Saved data entries
· · ·
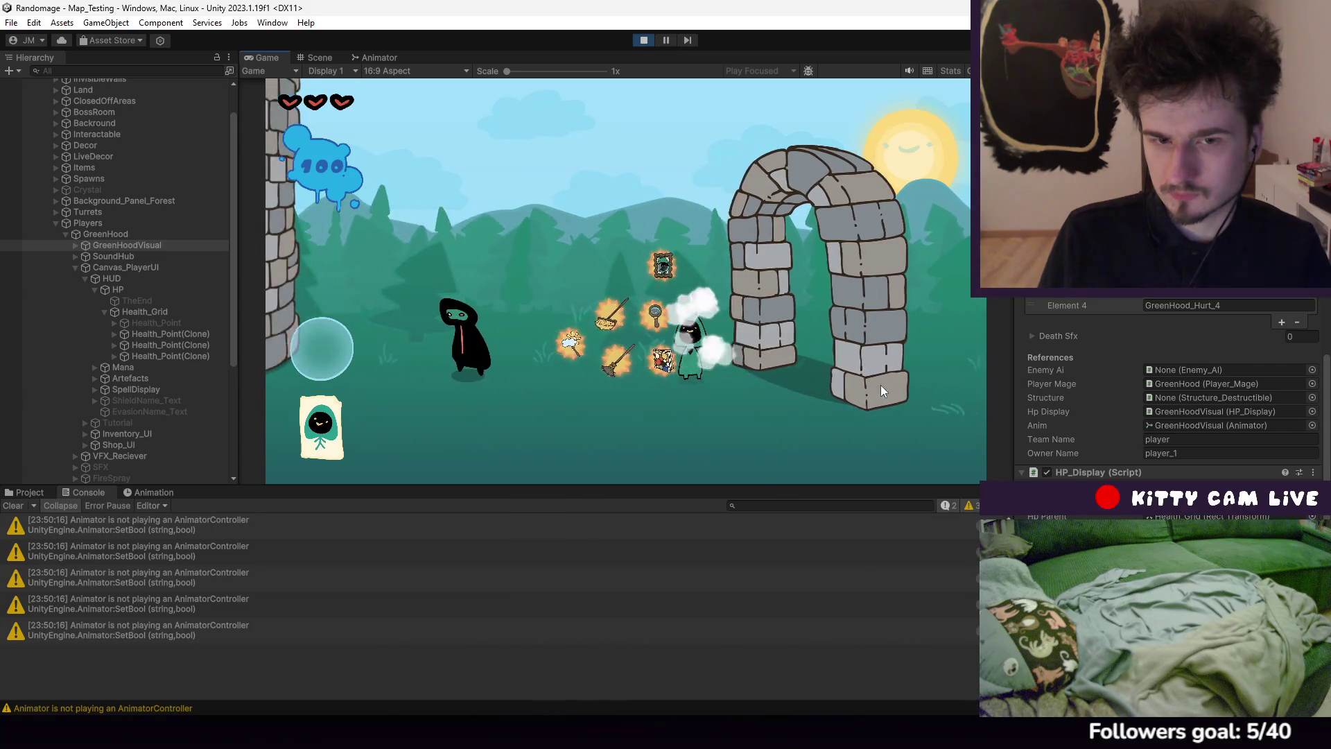
key("i")
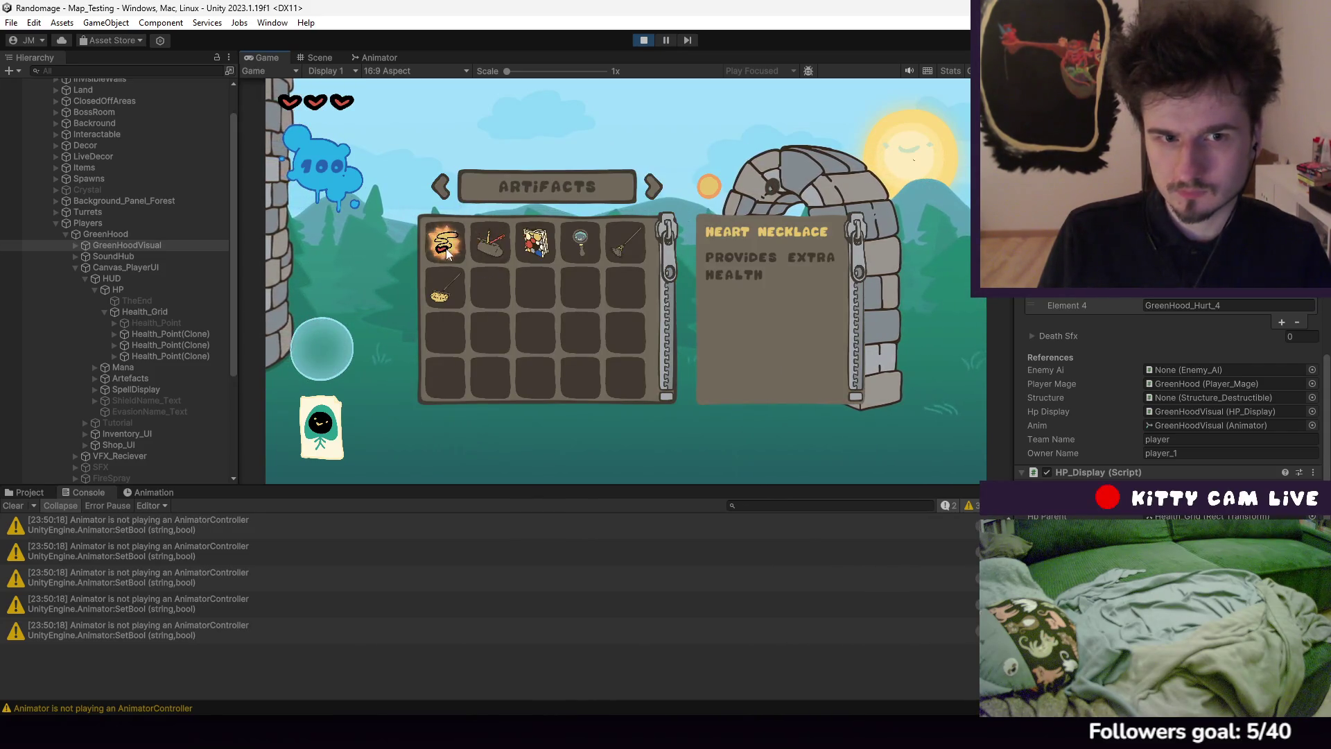
left_click(447, 248)
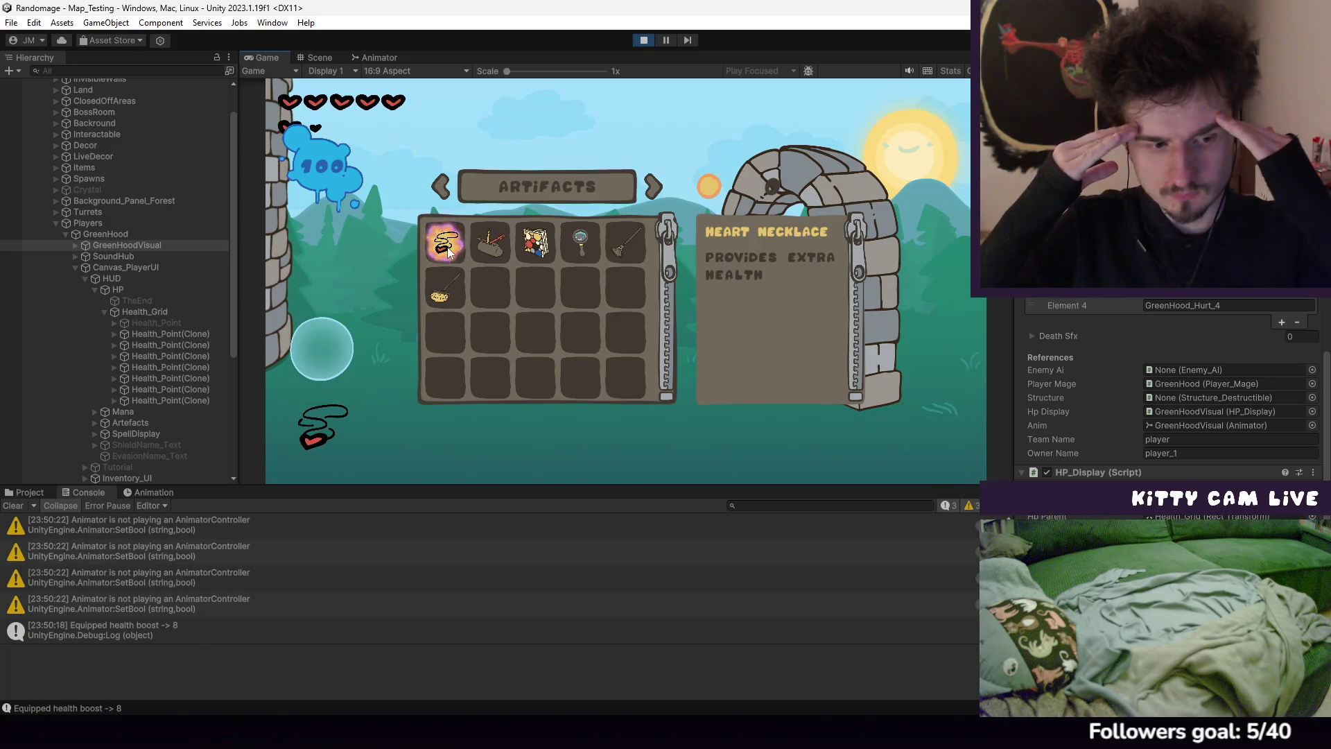
left_click(644, 39)
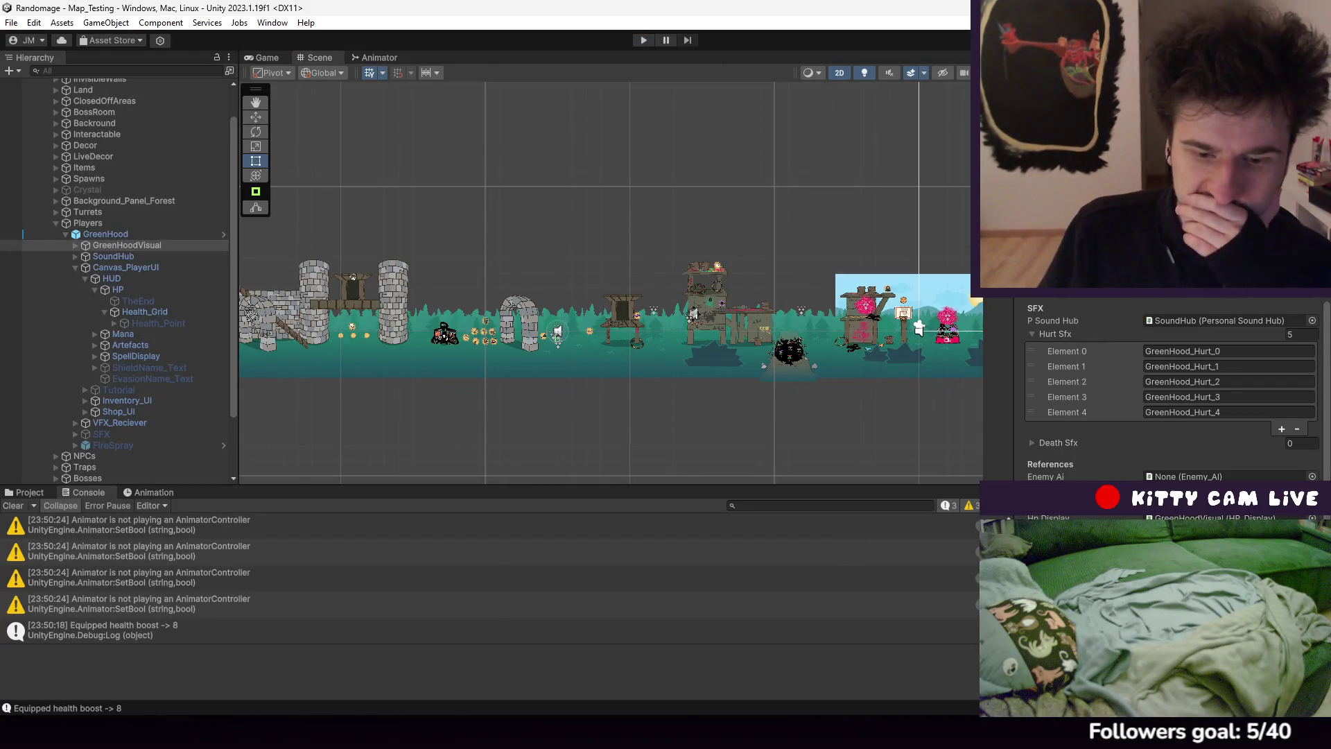
Rewrite line 16's loop in HP_Display.cs as for (int h = 0; h < _myHearts.Count; h++)
mouse_move(790, 734)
· · ·
▸ What the task requires
Leave out the pictures, and give all the records again exactly.

▸ The answer
key("i")
left_click(447, 248)
left_click(644, 39)
Rewrite line 16's loop in HP_Display.cs as for (int h = 0; h < _myHearts.Count; h++)
mouse_move(790, 734)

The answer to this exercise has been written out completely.